> _PASSAGE SHOWN_
The Strange Worlds of M C Escher

M C Escher at Work

I try in my prints to testify that we live in a beautiful and orderly world, not in a chaos without norms, even though that is how it sometimes appears.  M C Escher

Maurits Cornelius Escher was born in June 1898, the youngest son of a prosperous Dutch government engineer. After a year in technical college, he attended the School of Architecture and Decorative Arts in Haarlem. He was diverted from a career in architecture by his teacher and mentor Jessurun Mesquita, who encouraged him to develop his drawing and printmaking skills.

After visits to Spain and Italy, he was impressed by the dramatic landscapes, particularly mountainous and desert regions with olive trees and cacti. Escher found Holland relatively uninspiring and returned to Spain again, where he visited Granada and saw the palace of the Alhambra, with its elaborate decorative architecture. Escher travelled widely in Southern Europe, working assiduously on drawings and prints. He married in 1924 and settled in Rome. By this time he had achieved a measure of success with woodcut illustrations for a booklet Easter Flowers, and his print St Francis Preaching to the Birds sold well. In addition he had a one-man exhibition in Sienna and another in Holland.

> _RECORDS PROVIDED_
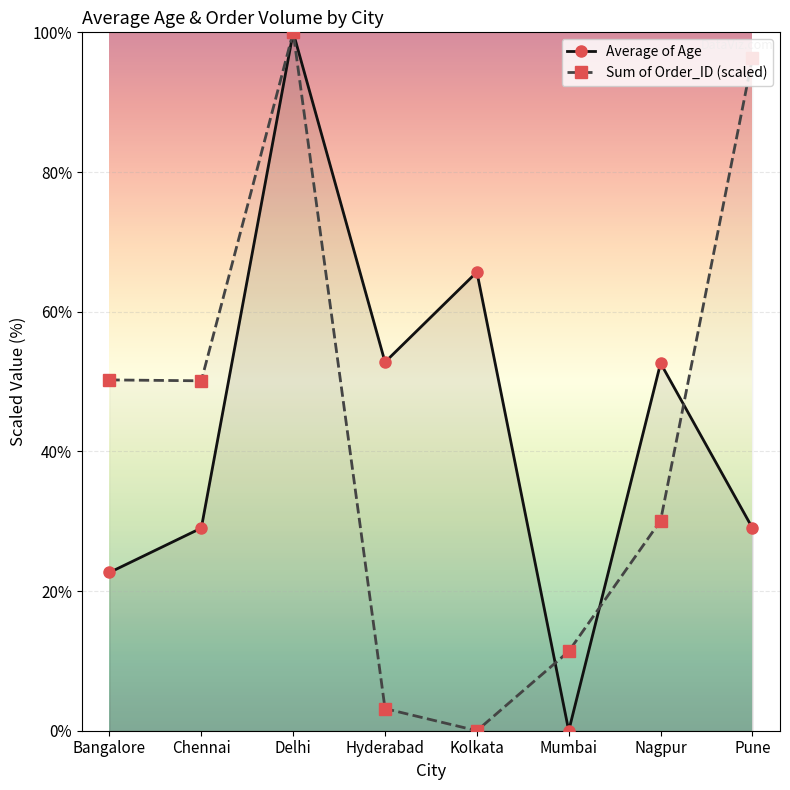

Which label corresponds to the smallest value in the chart?

Mumbai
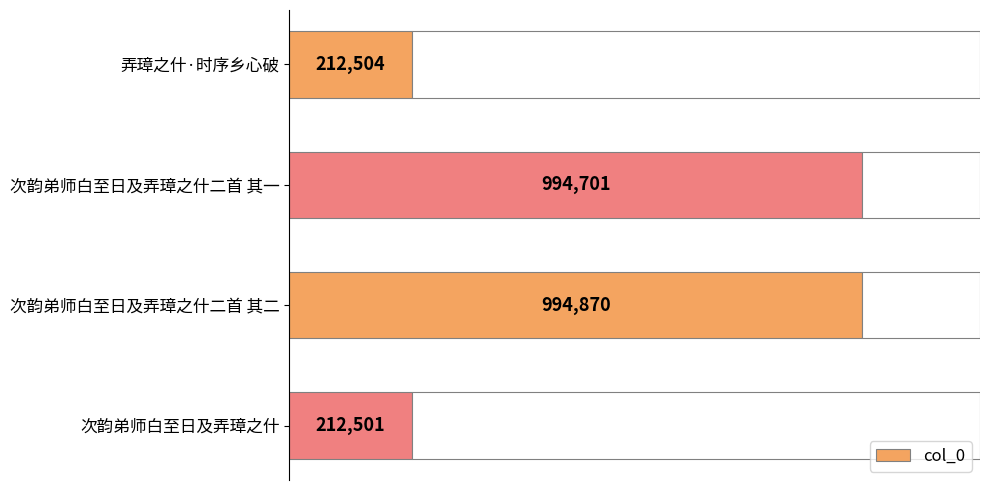

How many bars are there in total?

4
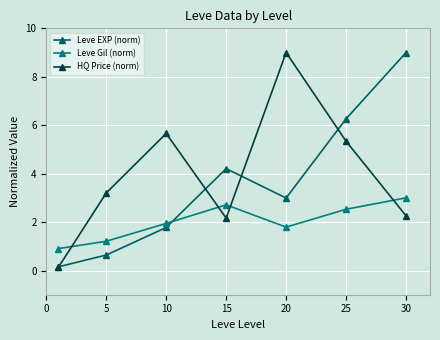

What are all the series names shown in the legend?

Leve EXP (norm), Leve Gil (norm), HQ Price (norm)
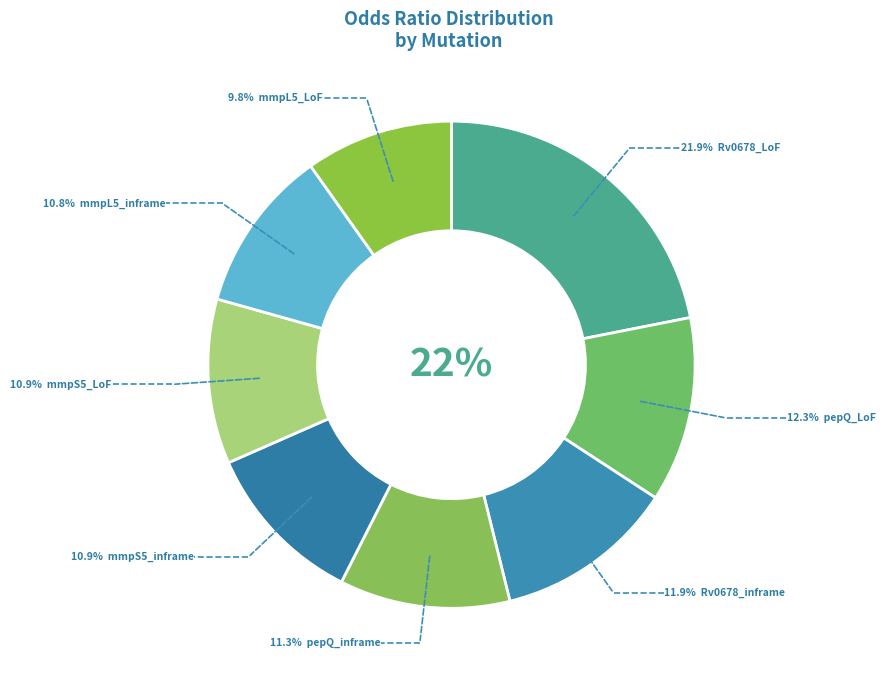

To the nearest percent, what is the difference between the largest and smallest slice percentages?

12%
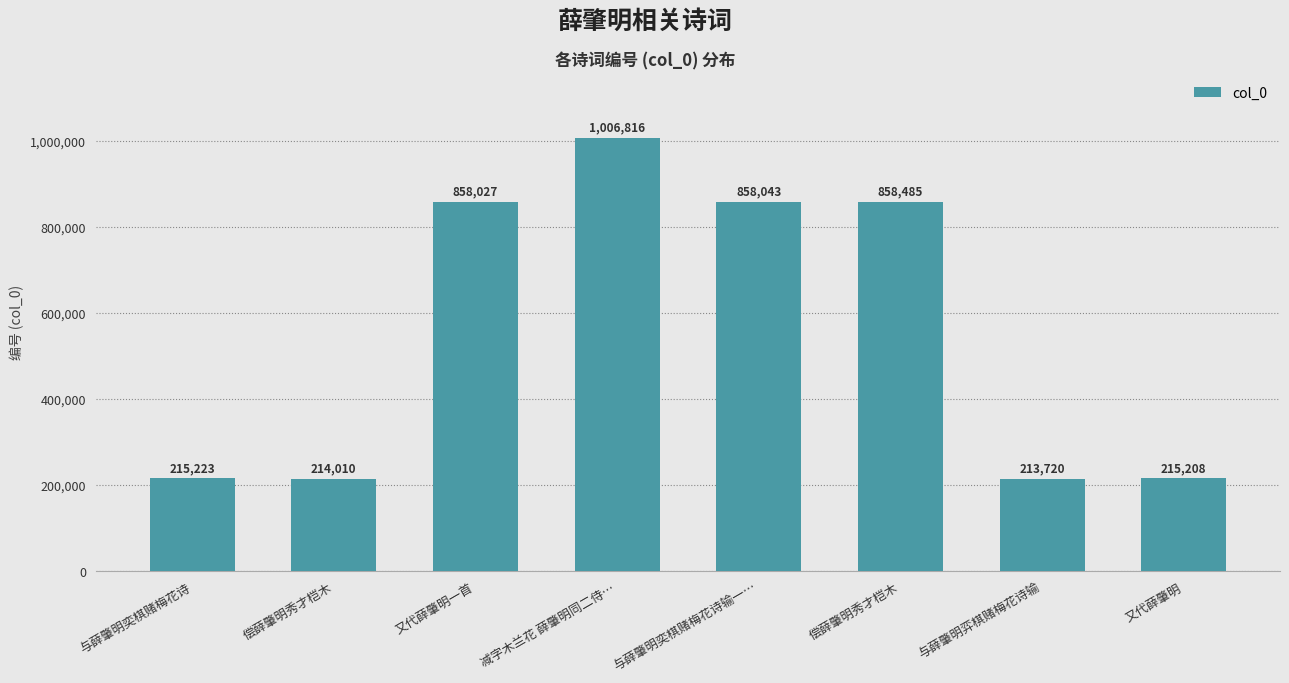

List the labels in order of value, smallest first.

与薛肇明弈棋赌梅花诗输, 偿薛肇明秀才桤木, 又代薛肇明, 与薛肇明奕棋赌梅花诗, 又代薛肇明一首, 与薛肇明奕棋赌梅花诗输一…, 偿薛肇明秀才桤木, 减字木兰花 薛肇明同二侍…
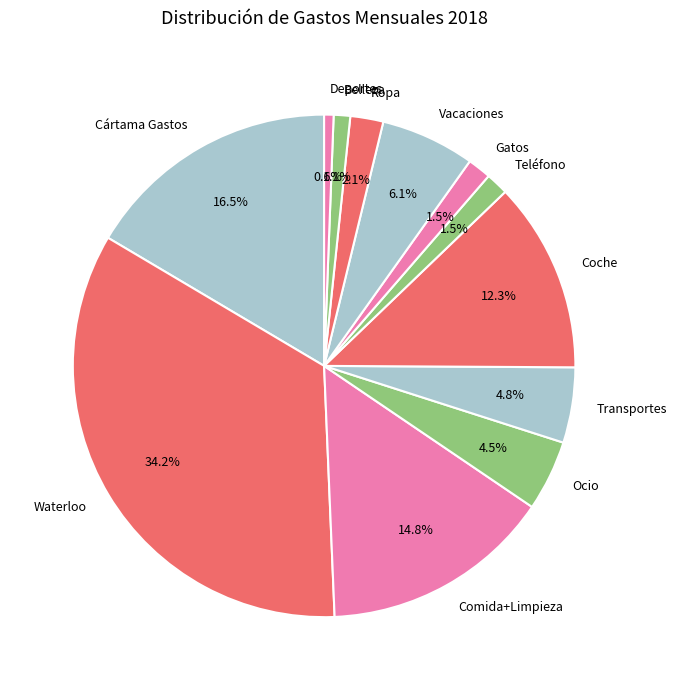

How many segments does this pie chart have?

12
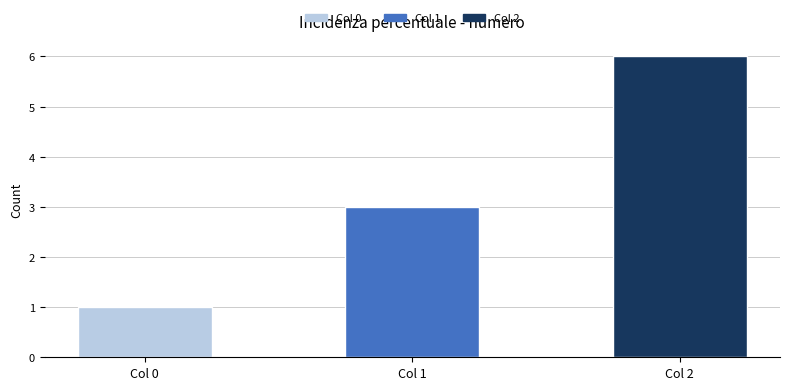

Is it true that the value at Col 2 is 6?

True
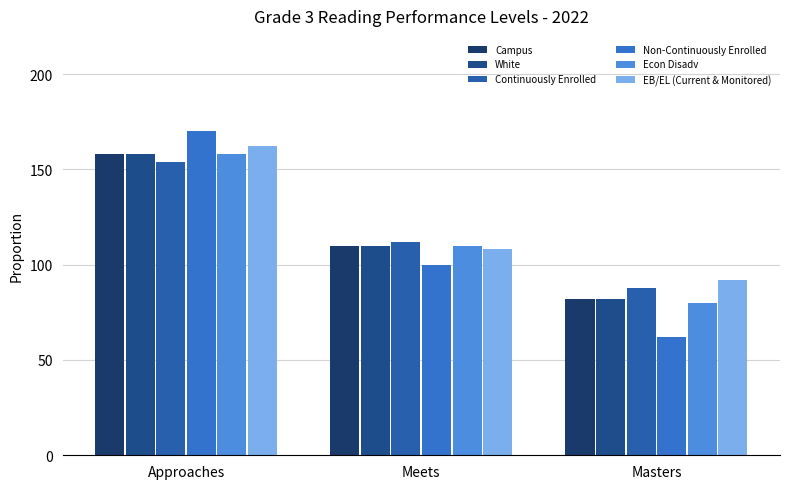

The value of Non-Continuously Enrolled at Approaches is 170.0. True or false?

True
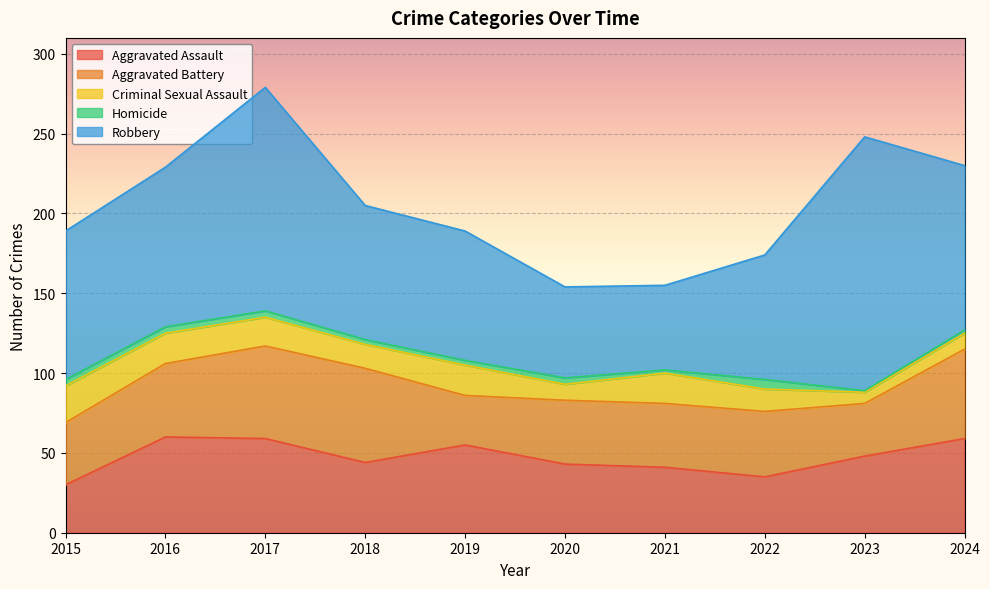

At 2018, list the series in order from smallest to largest.

Homicide, Criminal Sexual Assault, Aggravated Assault, Aggravated Battery, Robbery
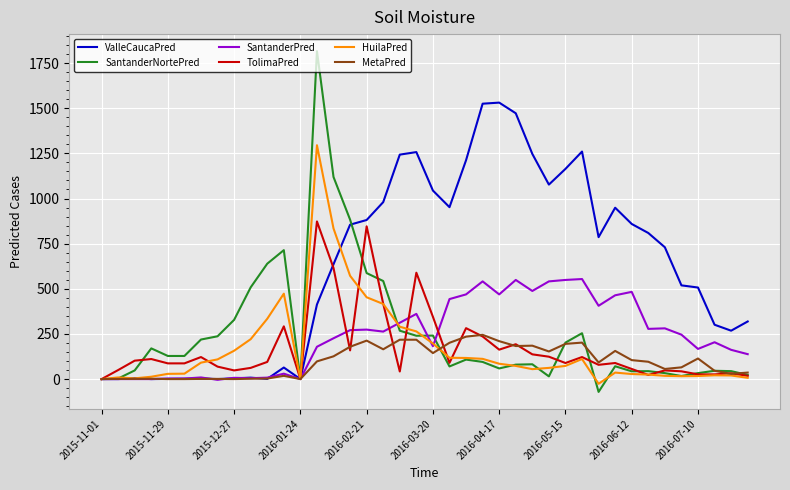

Which series has the largest total across all categories?

ValleCaucaPred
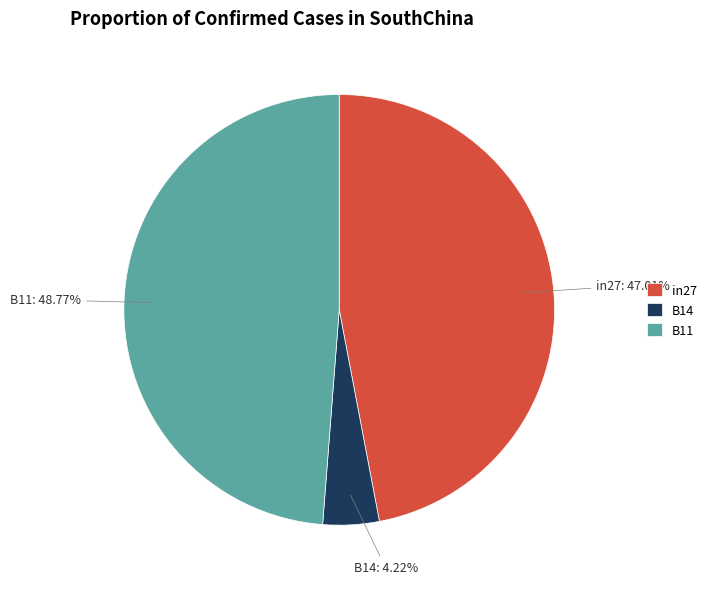

To the nearest percent, what is the average slice percentage?

33%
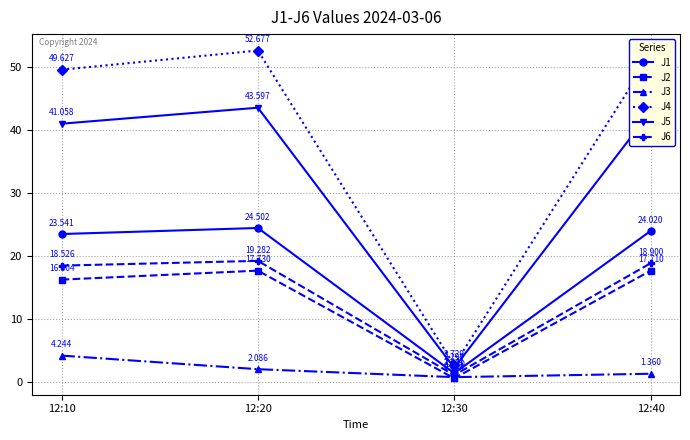

True or false: J1 and J4 intersect in this chart.

False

> _WRITTEN TASK 1_
Please copy out the stretch from "The Strange Worlds" through "and printmaking skills." in the Escher passage.
> _WRITTEN TASK 2_
Answer these from the Escher passage:
(a) In what month and year was Escher born?
(b) Who steered him away from a career in architecture?
(c) Where did he settle after marrying in 1924?

> _TASK SOLUTION 1_
The Strange Worlds of M C Escher

M C Escher at Work

I try in my prints to testify that we live in a beautiful and orderly world, not in a chaos without norms, even though that is how it sometimes appears.  M C Escher

Maurits Cornelius Escher was born in June 1898, the youngest son of a prosperous Dutch government engineer. After a year in technical college, he attended the School of Architecture and Decorative Arts in Haarlem. He was diverted from a career in architecture by his teacher and mentor Jessurun Mesquita, who encouraged him to develop his drawing and printmaking skills.

> _TASK SOLUTION 2_
(a) June 1898
(b) His teacher and mentor Jessurun Mesquita
(c) Rome